Turning now to local questions—that is, questions about what factors influence the revision of specific concepts—the contrast of different conditions and concepts offers two insights into why we were successful in revising planet. First, the control data in the masked time-lagged study and responses in the Follow-up Study both indicate the revision of planet is better known than the revision of dinosaur among adults. Perhaps the increased awareness of planet played an important role in its success, suggesting conceptual revision is something that should be built up to instead of something that can be done in a single intervention (see Carey 2011). The difference in effectiveness of the two planet stimuli offers another clue.Footnote 13 Adding pictures and detail to our stimuli did not by itself have an effect on conceptual revision, as evidenced by lack of revision of dinosaur among participants who saw the longer intervention containing images. However, length and different format appear to have played some role in uptake of the revised planet, suggesting that multi-modal formats may be a useful tool for propagating revisions like it.
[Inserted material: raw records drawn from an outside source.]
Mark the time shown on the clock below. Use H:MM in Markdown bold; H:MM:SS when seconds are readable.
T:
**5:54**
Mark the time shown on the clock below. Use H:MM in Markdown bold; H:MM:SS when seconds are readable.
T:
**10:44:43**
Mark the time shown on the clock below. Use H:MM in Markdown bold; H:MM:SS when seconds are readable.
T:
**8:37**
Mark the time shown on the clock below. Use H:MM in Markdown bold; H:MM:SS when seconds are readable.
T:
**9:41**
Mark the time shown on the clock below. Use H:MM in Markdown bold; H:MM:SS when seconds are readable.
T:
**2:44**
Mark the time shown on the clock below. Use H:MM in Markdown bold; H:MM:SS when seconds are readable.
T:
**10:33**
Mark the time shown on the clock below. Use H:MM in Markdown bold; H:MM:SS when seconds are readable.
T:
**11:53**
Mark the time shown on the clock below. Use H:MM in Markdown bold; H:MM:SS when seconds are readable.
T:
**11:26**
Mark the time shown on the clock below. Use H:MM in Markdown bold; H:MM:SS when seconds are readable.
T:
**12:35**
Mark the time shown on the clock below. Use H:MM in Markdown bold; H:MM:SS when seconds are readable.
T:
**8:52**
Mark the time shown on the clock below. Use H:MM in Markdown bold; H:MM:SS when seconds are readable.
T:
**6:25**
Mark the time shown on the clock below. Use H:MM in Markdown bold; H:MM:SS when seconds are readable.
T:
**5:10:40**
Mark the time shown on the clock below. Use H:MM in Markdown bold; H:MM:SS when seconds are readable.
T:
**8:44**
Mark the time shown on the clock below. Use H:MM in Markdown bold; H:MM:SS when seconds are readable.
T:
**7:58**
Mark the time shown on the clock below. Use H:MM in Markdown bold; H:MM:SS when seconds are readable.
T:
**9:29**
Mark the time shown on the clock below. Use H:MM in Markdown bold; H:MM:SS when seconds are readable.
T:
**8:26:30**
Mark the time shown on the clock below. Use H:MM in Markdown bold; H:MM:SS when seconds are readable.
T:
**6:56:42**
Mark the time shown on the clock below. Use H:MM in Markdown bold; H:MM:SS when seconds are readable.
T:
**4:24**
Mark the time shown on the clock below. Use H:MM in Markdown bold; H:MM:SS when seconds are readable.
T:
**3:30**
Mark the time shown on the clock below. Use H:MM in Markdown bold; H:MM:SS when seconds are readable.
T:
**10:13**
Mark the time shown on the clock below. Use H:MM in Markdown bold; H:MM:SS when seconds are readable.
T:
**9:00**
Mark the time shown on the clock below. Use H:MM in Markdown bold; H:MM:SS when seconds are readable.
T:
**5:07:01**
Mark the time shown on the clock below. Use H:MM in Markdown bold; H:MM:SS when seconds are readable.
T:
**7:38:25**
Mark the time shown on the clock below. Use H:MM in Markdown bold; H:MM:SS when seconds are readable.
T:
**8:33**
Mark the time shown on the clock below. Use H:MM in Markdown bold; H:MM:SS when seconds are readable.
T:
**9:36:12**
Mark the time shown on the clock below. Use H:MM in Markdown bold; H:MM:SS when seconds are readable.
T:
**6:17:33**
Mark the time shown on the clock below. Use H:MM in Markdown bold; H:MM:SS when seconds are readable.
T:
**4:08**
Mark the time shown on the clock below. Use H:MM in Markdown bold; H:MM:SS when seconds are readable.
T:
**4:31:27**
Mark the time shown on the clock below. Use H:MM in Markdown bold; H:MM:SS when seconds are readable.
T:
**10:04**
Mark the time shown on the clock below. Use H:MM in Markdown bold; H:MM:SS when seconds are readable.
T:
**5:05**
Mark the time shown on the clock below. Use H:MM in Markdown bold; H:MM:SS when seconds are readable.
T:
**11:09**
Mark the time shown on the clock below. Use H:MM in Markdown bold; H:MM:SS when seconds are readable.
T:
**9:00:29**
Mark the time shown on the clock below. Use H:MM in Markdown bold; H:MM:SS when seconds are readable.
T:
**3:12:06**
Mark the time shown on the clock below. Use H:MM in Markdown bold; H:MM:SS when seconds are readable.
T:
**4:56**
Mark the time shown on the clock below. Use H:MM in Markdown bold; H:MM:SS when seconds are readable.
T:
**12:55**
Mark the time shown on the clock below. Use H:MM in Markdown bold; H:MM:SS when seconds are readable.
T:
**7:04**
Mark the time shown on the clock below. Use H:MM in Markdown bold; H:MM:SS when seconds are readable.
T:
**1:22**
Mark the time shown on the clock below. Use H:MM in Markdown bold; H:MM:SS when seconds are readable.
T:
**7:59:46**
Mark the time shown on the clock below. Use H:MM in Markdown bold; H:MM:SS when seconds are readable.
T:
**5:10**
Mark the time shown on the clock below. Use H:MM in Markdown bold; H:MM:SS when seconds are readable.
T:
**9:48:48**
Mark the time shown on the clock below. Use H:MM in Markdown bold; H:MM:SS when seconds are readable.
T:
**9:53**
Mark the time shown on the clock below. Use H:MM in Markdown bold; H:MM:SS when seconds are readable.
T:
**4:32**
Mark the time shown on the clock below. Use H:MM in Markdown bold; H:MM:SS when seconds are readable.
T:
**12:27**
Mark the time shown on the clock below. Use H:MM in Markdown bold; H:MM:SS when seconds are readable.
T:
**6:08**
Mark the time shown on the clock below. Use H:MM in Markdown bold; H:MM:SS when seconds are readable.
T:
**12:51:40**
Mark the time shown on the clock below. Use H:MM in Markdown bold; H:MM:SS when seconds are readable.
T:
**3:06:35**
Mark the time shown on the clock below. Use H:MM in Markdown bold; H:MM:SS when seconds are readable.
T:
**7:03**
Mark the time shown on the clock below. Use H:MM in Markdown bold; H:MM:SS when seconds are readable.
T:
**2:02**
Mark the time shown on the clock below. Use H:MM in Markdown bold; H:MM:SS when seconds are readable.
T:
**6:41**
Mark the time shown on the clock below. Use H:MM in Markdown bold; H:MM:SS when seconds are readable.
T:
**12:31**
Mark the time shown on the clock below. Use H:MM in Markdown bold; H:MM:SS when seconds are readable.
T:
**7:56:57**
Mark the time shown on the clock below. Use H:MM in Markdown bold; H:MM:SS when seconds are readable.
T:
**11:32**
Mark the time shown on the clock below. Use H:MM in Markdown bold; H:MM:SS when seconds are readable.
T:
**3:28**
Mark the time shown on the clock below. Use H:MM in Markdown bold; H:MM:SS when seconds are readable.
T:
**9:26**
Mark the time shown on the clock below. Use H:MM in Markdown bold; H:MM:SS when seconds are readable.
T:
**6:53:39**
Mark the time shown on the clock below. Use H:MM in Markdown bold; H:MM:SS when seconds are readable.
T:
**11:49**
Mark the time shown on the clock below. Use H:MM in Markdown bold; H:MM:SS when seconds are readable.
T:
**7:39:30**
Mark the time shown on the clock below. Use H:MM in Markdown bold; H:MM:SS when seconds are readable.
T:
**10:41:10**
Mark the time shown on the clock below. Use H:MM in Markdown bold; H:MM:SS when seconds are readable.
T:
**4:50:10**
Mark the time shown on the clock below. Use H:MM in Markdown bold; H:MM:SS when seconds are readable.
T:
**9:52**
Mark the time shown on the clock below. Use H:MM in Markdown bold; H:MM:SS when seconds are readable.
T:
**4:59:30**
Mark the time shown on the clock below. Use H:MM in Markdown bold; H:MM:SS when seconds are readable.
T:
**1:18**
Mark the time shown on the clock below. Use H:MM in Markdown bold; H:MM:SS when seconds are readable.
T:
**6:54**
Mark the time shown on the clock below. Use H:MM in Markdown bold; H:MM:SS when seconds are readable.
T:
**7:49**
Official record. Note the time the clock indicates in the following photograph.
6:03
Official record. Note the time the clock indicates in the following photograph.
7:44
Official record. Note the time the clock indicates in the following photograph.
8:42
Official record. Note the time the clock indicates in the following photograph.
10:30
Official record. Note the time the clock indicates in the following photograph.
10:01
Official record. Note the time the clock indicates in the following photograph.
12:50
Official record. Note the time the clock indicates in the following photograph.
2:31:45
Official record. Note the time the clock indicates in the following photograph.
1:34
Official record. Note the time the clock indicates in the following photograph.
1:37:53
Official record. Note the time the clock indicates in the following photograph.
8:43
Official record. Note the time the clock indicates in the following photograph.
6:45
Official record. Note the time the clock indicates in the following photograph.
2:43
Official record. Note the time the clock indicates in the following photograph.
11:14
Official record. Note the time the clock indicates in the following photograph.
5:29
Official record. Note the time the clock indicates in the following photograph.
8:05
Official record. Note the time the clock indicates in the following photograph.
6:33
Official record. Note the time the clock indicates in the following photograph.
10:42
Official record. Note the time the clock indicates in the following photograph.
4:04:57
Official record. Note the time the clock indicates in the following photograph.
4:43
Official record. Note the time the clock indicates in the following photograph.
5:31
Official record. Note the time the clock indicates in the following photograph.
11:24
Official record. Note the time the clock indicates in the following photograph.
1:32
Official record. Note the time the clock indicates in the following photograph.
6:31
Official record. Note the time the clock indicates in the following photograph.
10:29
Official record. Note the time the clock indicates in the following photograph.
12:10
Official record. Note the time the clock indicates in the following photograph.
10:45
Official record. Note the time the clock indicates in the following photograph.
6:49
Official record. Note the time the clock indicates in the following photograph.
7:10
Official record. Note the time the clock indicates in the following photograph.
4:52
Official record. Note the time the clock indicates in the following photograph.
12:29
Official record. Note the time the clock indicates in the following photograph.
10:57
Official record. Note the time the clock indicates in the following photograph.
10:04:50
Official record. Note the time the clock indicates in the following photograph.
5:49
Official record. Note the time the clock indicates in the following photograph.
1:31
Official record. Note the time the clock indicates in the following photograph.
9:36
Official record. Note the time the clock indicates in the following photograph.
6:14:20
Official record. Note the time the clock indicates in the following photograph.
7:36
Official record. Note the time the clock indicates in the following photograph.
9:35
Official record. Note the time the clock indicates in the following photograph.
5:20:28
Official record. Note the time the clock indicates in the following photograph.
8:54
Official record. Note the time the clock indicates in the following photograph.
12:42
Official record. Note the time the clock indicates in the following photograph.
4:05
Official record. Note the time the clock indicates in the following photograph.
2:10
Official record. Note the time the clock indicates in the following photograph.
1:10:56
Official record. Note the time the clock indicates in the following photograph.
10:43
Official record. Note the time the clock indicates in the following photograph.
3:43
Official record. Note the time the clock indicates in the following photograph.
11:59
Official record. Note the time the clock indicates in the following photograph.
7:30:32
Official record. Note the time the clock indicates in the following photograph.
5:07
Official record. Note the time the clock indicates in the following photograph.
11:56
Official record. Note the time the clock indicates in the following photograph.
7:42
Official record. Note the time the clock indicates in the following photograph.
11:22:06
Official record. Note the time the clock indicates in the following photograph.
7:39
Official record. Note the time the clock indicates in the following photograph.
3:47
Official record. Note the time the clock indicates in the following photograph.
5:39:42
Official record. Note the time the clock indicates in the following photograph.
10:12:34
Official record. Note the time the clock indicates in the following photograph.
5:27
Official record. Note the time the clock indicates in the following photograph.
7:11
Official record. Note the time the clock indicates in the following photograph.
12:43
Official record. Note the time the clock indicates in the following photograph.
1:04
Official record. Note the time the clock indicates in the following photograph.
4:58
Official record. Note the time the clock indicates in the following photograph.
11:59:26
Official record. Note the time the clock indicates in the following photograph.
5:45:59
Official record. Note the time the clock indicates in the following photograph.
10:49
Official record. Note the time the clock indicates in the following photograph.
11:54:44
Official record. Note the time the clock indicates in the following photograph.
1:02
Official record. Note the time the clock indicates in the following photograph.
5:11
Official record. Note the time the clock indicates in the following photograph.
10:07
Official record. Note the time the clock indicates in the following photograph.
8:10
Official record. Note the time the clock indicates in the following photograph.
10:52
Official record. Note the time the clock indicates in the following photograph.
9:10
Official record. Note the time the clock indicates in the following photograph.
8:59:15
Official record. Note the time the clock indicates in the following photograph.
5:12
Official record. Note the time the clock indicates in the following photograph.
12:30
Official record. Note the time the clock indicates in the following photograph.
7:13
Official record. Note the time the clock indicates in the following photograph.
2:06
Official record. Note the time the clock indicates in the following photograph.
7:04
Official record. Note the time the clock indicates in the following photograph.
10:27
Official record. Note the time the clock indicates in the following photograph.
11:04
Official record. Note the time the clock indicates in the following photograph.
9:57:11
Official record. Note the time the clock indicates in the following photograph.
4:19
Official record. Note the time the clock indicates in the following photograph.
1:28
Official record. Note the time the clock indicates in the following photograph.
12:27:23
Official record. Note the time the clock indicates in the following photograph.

To summarize, results support a few tentative conclusions about propagation that may serve as the basis for future work:

Global Level:

1.

Short explanatory stimuli are capable of revising some natural kind concepts.

2.

For natural kind concepts, changing classification patterns appears to be relatively straightforward.

3.

For natural kind concepts, it is more difficult to modify associations and information retrieved by default than classification patterns.

4.

Changes involving splitting and/or shrinking concepts may prove easier than changes involving combining and/or expanding concepts (see Fischer 2020).

Local Level:

1.

planet’s ease of revision may have depended on previous exposure.

2.

Visual aids may have helped revise planet.

Up until this point, our discussions and interpretations have assumed that our measures capture conceptual revision in planet. In the next section, we respond to the objection that in fact the measures capture something non-conceptual.

4.3 Objection: This Is Only Belief Revision

How confident can we be that we observed a conceptual change instead of a belief-based change? The question is complicated by two factors. First, there is substantial disagreement among content internalists in philosophy and cognitive science about how to demarcate conceptual content and how content is structured (see Bloch-Mullins 2018; Quilty-Dunn 2021; Vicente and Martínez Manrique 2016; Yee and Thompson-Schill 2016), which leads to different views about where the line between beliefs and concepts lie. Answering this first complication is beyond the scope of this paper. Given the complexity of the literature on conceptual structure, the measures we used above will not satisfy everyone, nor would it be feasible to test every account in the literature at once. Nonetheless, one of the primary purposes of this paper is to provide methodological scaffolding for future projects. Anyone who believes a different measure would better capture what they think conceptual content is can easily swap in their own measures.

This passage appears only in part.